DATA FOR PROCESSING

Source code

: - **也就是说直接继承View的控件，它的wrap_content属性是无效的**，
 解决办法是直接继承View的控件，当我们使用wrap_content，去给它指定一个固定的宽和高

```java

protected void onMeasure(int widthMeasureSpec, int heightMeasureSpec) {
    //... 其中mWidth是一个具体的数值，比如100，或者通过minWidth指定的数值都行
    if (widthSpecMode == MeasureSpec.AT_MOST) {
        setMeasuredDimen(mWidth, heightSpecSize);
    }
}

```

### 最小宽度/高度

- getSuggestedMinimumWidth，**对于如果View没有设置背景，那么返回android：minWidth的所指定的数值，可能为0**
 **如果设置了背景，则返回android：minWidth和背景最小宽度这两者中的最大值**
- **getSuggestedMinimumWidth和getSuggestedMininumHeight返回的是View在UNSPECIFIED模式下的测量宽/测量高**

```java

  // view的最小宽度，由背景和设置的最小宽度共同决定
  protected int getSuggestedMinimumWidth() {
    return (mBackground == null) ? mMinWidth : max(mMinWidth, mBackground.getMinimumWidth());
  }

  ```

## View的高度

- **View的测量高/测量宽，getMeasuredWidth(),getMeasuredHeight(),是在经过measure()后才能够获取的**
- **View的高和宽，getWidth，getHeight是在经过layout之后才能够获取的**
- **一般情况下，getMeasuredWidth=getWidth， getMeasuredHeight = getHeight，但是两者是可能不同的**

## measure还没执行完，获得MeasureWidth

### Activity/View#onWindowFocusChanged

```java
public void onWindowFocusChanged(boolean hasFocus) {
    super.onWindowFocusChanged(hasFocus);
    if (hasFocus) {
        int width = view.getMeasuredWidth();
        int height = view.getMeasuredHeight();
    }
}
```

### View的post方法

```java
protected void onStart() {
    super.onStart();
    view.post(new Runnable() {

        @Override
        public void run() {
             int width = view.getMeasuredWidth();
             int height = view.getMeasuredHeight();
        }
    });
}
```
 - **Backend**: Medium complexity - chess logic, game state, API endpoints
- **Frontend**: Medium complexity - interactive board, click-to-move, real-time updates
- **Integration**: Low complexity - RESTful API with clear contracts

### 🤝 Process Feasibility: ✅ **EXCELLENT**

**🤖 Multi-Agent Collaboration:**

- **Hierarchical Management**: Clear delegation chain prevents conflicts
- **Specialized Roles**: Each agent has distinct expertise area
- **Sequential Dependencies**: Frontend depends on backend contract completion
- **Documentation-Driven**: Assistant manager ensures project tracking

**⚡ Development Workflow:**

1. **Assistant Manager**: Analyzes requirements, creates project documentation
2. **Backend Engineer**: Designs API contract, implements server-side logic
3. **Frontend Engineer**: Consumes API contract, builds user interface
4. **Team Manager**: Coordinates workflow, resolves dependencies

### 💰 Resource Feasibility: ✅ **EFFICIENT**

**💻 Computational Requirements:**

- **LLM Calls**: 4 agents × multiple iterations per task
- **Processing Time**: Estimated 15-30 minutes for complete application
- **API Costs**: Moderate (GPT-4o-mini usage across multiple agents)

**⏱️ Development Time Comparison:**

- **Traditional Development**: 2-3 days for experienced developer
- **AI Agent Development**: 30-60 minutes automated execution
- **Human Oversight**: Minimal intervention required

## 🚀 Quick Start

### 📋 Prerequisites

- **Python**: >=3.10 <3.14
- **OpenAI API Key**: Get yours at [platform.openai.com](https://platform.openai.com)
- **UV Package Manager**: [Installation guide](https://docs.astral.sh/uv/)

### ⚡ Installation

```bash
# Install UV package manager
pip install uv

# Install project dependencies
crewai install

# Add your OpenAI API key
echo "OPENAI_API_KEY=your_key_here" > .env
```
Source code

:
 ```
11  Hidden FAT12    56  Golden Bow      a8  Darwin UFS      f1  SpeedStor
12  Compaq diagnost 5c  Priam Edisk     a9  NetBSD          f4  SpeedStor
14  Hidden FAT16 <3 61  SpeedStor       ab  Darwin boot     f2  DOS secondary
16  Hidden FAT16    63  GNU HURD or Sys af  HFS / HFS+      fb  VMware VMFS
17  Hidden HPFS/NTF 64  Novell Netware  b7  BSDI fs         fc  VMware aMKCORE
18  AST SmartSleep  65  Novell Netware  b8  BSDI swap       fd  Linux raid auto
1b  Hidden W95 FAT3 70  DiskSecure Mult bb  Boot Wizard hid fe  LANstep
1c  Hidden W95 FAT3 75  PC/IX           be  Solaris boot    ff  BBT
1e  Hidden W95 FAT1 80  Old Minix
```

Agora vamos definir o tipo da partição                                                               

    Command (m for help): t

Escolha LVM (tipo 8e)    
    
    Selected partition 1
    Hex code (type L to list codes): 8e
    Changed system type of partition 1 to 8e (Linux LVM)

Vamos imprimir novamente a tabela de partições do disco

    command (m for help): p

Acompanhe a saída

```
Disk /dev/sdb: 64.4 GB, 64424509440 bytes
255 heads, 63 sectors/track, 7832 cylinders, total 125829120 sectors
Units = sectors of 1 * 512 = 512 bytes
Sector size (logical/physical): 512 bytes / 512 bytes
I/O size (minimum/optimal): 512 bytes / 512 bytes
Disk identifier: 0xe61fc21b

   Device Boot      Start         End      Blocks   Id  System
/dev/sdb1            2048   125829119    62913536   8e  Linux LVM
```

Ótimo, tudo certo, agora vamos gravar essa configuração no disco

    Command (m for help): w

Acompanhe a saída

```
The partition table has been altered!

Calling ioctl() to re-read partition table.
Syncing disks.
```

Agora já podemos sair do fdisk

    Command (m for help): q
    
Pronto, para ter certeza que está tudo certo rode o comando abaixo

ACTIVITY
Print out the whole of the material exactly, line for line.

WRITTEN RESPONSE
Source code

: - **也就是说直接继承View的控件，它的wrap_content属性是无效的**，
 解决办法是直接继承View的控件，当我们使用wrap_content，去给它指定一个固定的宽和高

```java

protected void onMeasure(int widthMeasureSpec, int heightMeasureSpec) {
    //... 其中mWidth是一个具体的数值，比如100，或者通过minWidth指定的数值都行
    if (widthSpecMode == MeasureSpec.AT_MOST) {
        setMeasuredDimen(mWidth, heightSpecSize);
    }
}

```

### 最小宽度/高度

- getSuggestedMinimumWidth，**对于如果View没有设置背景，那么返回android：minWidth的所指定的数值，可能为0**
 **如果设置了背景，则返回android：minWidth和背景最小宽度这两者中的最大值**
- **getSuggestedMinimumWidth和getSuggestedMininumHeight返回的是View在UNSPECIFIED模式下的测量宽/测量高**

```java

  // view的最小宽度，由背景和设置的最小宽度共同决定
  protected int getSuggestedMinimumWidth() {
    return (mBackground == null) ? mMinWidth : max(mMinWidth, mBackground.getMinimumWidth());
  }

  ```

## View的高度

- **View的测量高/测量宽，getMeasuredWidth(),getMeasuredHeight(),是在经过measure()后才能够获取的**
- **View的高和宽，getWidth，getHeight是在经过layout之后才能够获取的**
- **一般情况下，getMeasuredWidth=getWidth， getMeasuredHeight = getHeight，但是两者是可能不同的**

## measure还没执行完，获得MeasureWidth

### Activity/View#onWindowFocusChanged

```java
public void onWindowFocusChanged(boolean hasFocus) {
    super.onWindowFocusChanged(hasFocus);
    if (hasFocus) {
        int width = view.getMeasuredWidth();
        int height = view.getMeasuredHeight();
    }
}
```

### View的post方法

```java
protected void onStart() {
    super.onStart();
    view.post(new Runnable() {

        @Override
        public void run() {
             int width = view.getMeasuredWidth();
             int height = view.getMeasuredHeight();
        }
    });
}
```
 - **Backend**: Medium complexity - chess logic, game state, API endpoints
- **Frontend**: Medium complexity - interactive board, click-to-move, real-time updates
- **Integration**: Low complexity - RESTful API with clear contracts

### 🤝 Process Feasibility: ✅ **EXCELLENT**

**🤖 Multi-Agent Collaboration:**

- **Hierarchical Management**: Clear delegation chain prevents conflicts
- **Specialized Roles**: Each agent has distinct expertise area
- **Sequential Dependencies**: Frontend depends on backend contract completion
- **Documentation-Driven**: Assistant manager ensures project tracking

**⚡ Development Workflow:**

1. **Assistant Manager**: Analyzes requirements, creates project documentation
2. **Backend Engineer**: Designs API contract, implements server-side logic
3. **Frontend Engineer**: Consumes API contract, builds user interface
4. **Team Manager**: Coordinates workflow, resolves dependencies

### 💰 Resource Feasibility: ✅ **EFFICIENT**

**💻 Computational Requirements:**

- **LLM Calls**: 4 agents × multiple iterations per task
- **Processing Time**: Estimated 15-30 minutes for complete application
- **API Costs**: Moderate (GPT-4o-mini usage across multiple agents)

**⏱️ Development Time Comparison:**

- **Traditional Development**: 2-3 days for experienced developer
- **AI Agent Development**: 30-60 minutes automated execution
- **Human Oversight**: Minimal intervention required

## 🚀 Quick Start

### 📋 Prerequisites

- **Python**: >=3.10 <3.14
- **OpenAI API Key**: Get yours at [platform.openai.com](https://platform.openai.com)
- **UV Package Manager**: [Installation guide](https://docs.astral.sh/uv/)

### ⚡ Installation

```bash
# Install UV package manager
pip install uv

# Install project dependencies
crewai install

# Add your OpenAI API key
echo "OPENAI_API_KEY=your_key_here" > .env
```
Source code

:
 ```
11  Hidden FAT12    56  Golden Bow      a8  Darwin UFS      f1  SpeedStor
12  Compaq diagnost 5c  Priam Edisk     a9  NetBSD          f4  SpeedStor
14  Hidden FAT16 <3 61  SpeedStor       ab  Darwin boot     f2  DOS secondary
16  Hidden FAT16    63  GNU HURD or Sys af  HFS / HFS+      fb  VMware VMFS
17  Hidden HPFS/NTF 64  Novell Netware  b7  BSDI fs         fc  VMware aMKCORE
18  AST SmartSleep  65  Novell Netware  b8  BSDI swap       fd  Linux raid auto
1b  Hidden W95 FAT3 70  DiskSecure Mult bb  Boot Wizard hid fe  LANstep
1c  Hidden W95 FAT3 75  PC/IX           be  Solaris boot    ff  BBT
1e  Hidden W95 FAT1 80  Old Minix
```

Agora vamos definir o tipo da partição                                                               

    Command (m for help): t

Escolha LVM (tipo 8e)    
    
    Selected partition 1
    Hex code (type L to list codes): 8e
    Changed system type of partition 1 to 8e (Linux LVM)

Vamos imprimir novamente a tabela de partições do disco

    command (m for help): p

Acompanhe a saída

```
Disk /dev/sdb: 64.4 GB, 64424509440 bytes
255 heads, 63 sectors/track, 7832 cylinders, total 125829120 sectors
Units = sectors of 1 * 512 = 512 bytes
Sector size (logical/physical): 512 bytes / 512 bytes
I/O size (minimum/optimal): 512 bytes / 512 bytes
Disk identifier: 0xe61fc21b

   Device Boot      Start         End      Blocks   Id  System
/dev/sdb1            2048   125829119    62913536   8e  Linux LVM
```

Ótimo, tudo certo, agora vamos gravar essa configuração no disco

    Command (m for help): w

Acompanhe a saída

```
The partition table has been altered!

Calling ioctl() to re-read partition table.
Syncing disks.
```

Agora já podemos sair do fdisk

    Command (m for help): q
    
Pronto, para ter certeza que está tudo certo rode o comando abaixo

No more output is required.